● **Instruction**: Reproduce every line below verbatim, leaving out the pictures.

● **Provided records**:
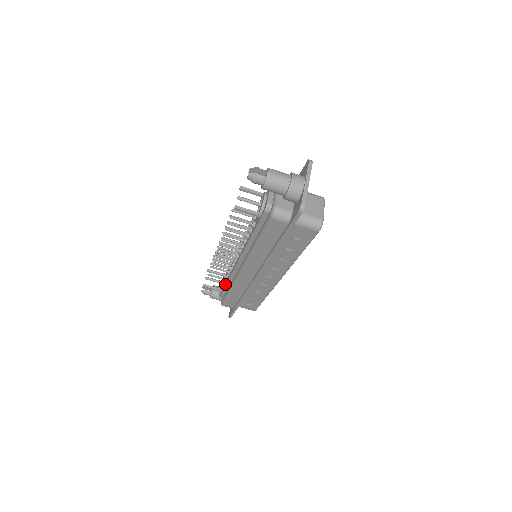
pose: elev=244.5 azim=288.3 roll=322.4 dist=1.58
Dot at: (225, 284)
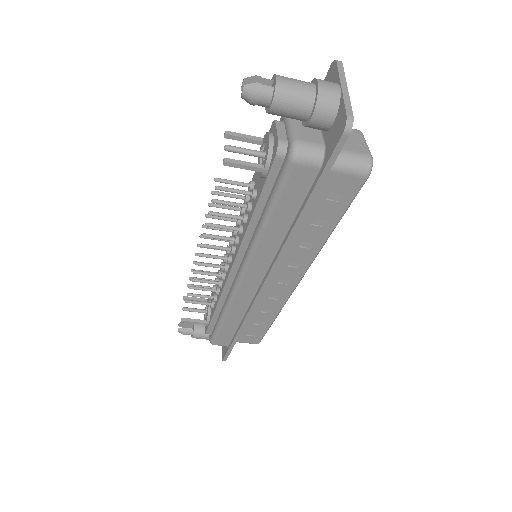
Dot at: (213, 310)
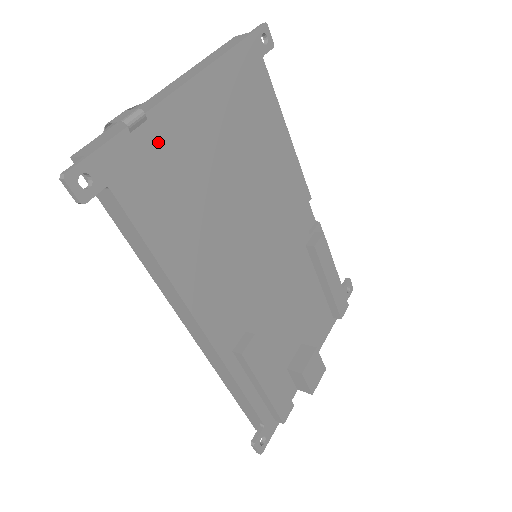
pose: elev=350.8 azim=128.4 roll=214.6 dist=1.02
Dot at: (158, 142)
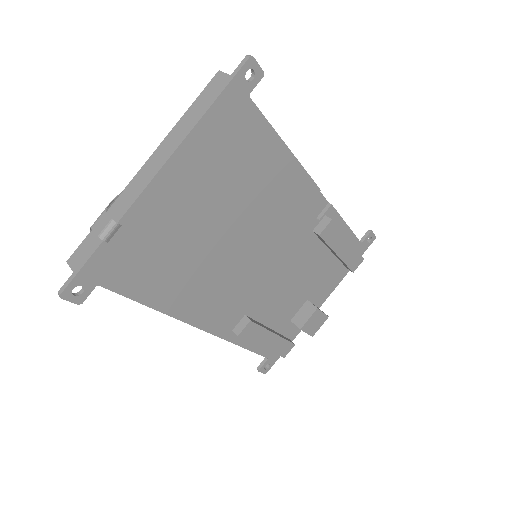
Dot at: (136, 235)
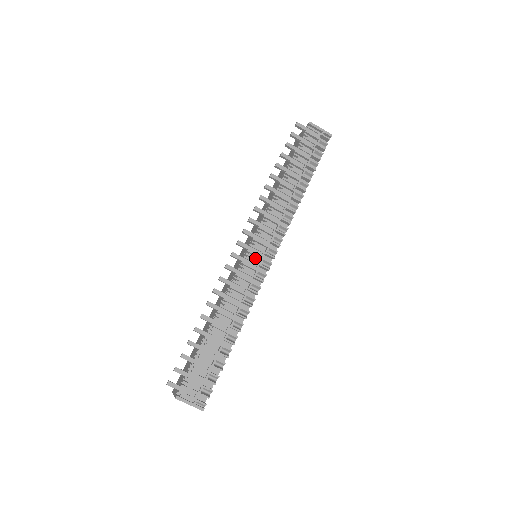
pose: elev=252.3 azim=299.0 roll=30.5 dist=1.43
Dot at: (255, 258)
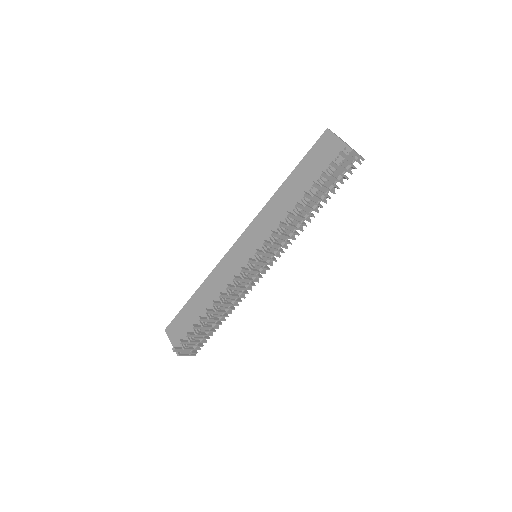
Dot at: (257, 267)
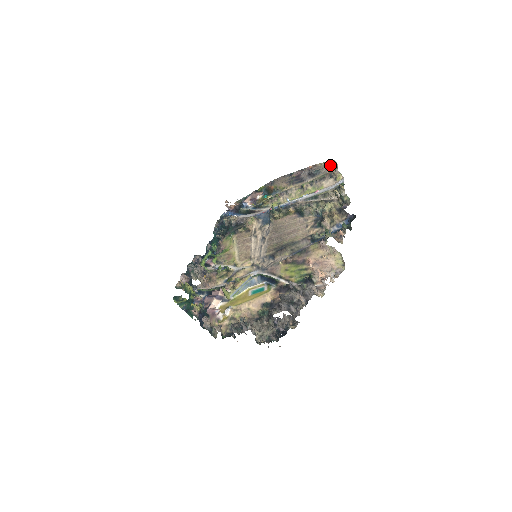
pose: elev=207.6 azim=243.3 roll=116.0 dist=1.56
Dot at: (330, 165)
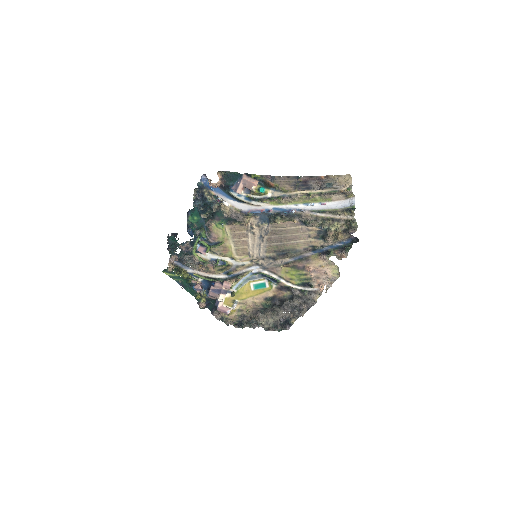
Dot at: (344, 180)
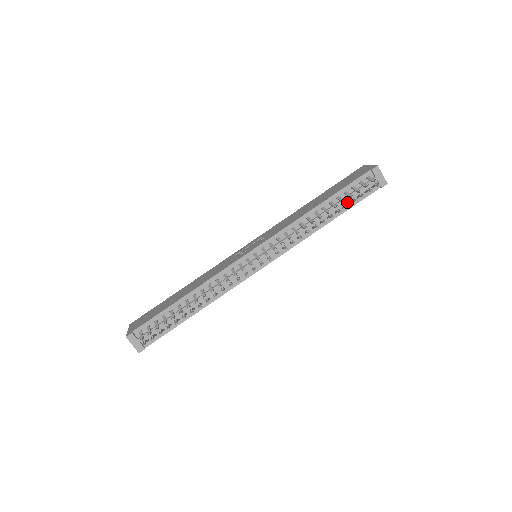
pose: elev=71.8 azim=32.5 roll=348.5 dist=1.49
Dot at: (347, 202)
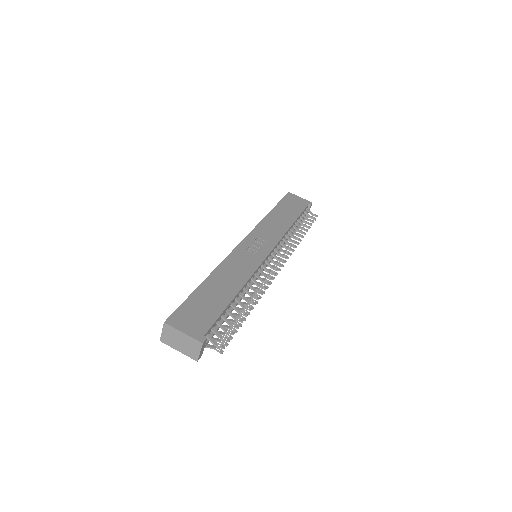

● **Answer for the task**:
pose: elev=244.5 azim=288.3 roll=322.4 dist=1.58
Dot at: (225, 284)
Dot at: (213, 310)
pose: elev=350.8 azim=128.4 roll=214.6 dist=1.02
Dot at: (158, 142)
Dot at: (136, 235)
pose: elev=252.3 azim=299.0 roll=30.5 dist=1.43
Dot at: (255, 258)
Dot at: (257, 267)
pose: elev=207.6 azim=243.3 roll=116.0 dist=1.56
Dot at: (330, 165)
Dot at: (344, 180)
pose: elev=71.8 azim=32.5 roll=348.5 dist=1.49
Dot at: (347, 202)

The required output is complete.